» Task objective
Retype the material, please. Every line must match.

# # # #

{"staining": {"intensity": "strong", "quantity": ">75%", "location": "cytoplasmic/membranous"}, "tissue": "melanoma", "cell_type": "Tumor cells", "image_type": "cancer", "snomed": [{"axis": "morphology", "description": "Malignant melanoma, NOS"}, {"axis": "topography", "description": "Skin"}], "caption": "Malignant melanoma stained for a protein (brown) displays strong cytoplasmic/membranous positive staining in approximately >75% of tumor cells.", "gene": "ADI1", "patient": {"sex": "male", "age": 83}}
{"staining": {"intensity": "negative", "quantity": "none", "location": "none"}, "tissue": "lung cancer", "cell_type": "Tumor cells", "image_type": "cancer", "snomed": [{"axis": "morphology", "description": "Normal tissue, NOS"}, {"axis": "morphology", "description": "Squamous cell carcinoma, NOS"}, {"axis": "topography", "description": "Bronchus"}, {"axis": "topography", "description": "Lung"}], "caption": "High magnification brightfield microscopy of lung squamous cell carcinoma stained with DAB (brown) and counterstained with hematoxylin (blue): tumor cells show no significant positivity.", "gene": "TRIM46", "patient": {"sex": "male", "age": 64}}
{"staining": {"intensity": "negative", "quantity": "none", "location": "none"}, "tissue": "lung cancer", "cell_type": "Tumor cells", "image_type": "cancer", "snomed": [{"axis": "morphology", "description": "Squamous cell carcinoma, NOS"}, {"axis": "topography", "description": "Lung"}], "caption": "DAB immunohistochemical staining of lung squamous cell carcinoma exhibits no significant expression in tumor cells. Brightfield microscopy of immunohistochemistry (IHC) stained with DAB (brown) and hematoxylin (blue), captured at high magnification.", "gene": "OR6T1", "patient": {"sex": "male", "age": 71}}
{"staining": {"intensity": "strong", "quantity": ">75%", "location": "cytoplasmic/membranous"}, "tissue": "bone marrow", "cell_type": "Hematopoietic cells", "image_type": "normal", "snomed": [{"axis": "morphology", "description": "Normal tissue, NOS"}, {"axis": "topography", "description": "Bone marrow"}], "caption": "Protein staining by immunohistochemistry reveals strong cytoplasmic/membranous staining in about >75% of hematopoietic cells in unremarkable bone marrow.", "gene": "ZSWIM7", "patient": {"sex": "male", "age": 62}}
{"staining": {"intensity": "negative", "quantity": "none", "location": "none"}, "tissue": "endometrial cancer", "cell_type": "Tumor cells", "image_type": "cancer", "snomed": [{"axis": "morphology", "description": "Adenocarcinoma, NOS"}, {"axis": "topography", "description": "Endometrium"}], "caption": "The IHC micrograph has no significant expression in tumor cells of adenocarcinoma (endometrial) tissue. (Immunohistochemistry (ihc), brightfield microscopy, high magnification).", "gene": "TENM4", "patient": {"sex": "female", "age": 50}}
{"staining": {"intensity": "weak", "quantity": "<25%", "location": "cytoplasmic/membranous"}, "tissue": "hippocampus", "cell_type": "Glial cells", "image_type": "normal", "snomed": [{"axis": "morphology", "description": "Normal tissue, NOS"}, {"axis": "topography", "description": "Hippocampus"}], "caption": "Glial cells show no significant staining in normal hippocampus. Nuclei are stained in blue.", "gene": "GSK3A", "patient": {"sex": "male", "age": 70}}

# # # #

» Solved exercise
{"staining": {"intensity": "strong", "quantity": ">75%", "location": "cytoplasmic/membranous"}, "tissue": "melanoma", "cell_type": "Tumor cells", "image_type": "cancer", "snomed": [{"axis": "morphology", "description": "Malignant melanoma, NOS"}, {"axis": "topography", "description": "Skin"}], "caption": "Malignant melanoma stained for a protein (brown) displays strong cytoplasmic/membranous positive staining in approximately >75% of tumor cells.", "gene": "ADI1", "patient": {"sex": "male", "age": 83}}
{"staining": {"intensity": "negative", "quantity": "none", "location": "none"}, "tissue": "lung cancer", "cell_type": "Tumor cells", "image_type": "cancer", "snomed": [{"axis": "morphology", "description": "Normal tissue, NOS"}, {"axis": "morphology", "description": "Squamous cell carcinoma, NOS"}, {"axis": "topography", "description": "Bronchus"}, {"axis": "topography", "description": "Lung"}], "caption": "High magnification brightfield microscopy of lung squamous cell carcinoma stained with DAB (brown) and counterstained with hematoxylin (blue): tumor cells show no significant positivity.", "gene": "TRIM46", "patient": {"sex": "male", "age": 64}}
{"staining": {"intensity": "negative", "quantity": "none", "location": "none"}, "tissue": "lung cancer", "cell_type": "Tumor cells", "image_type": "cancer", "snomed": [{"axis": "morphology", "description": "Squamous cell carcinoma, NOS"}, {"axis": "topography", "description": "Lung"}], "caption": "DAB immunohistochemical staining of lung squamous cell carcinoma exhibits no significant expression in tumor cells. Brightfield microscopy of immunohistochemistry (IHC) stained with DAB (brown) and hematoxylin (blue), captured at high magnification.", "gene": "OR6T1", "patient": {"sex": "male", "age": 71}}
{"staining": {"intensity": "strong", "quantity": ">75%", "location": "cytoplasmic/membranous"}, "tissue": "bone marrow", "cell_type": "Hematopoietic cells", "image_type": "normal", "snomed": [{"axis": "morphology", "description": "Normal tissue, NOS"}, {"axis": "topography", "description": "Bone marrow"}], "caption": "Protein staining by immunohistochemistry reveals strong cytoplasmic/membranous staining in about >75% of hematopoietic cells in unremarkable bone marrow.", "gene": "ZSWIM7", "patient": {"sex": "male", "age": 62}}
{"staining": {"intensity": "negative", "quantity": "none", "location": "none"}, "tissue": "endometrial cancer", "cell_type": "Tumor cells", "image_type": "cancer", "snomed": [{"axis": "morphology", "description": "Adenocarcinoma, NOS"}, {"axis": "topography", "description": "Endometrium"}], "caption": "The IHC micrograph has no significant expression in tumor cells of adenocarcinoma (endometrial) tissue. (Immunohistochemistry (ihc), brightfield microscopy, high magnification).", "gene": "TENM4", "patient": {"sex": "female", "age": 50}}
{"staining": {"intensity": "weak", "quantity": "<25%", "location": "cytoplasmic/membranous"}, "tissue": "hippocampus", "cell_type": "Glial cells", "image_type": "normal", "snomed": [{"axis": "morphology", "description": "Normal tissue, NOS"}, {"axis": "topography", "description": "Hippocampus"}], "caption": "Glial cells show no significant staining in normal hippocampus. Nuclei are stained in blue.", "gene": "GSK3A", "patient": {"sex": "male", "age": 70}}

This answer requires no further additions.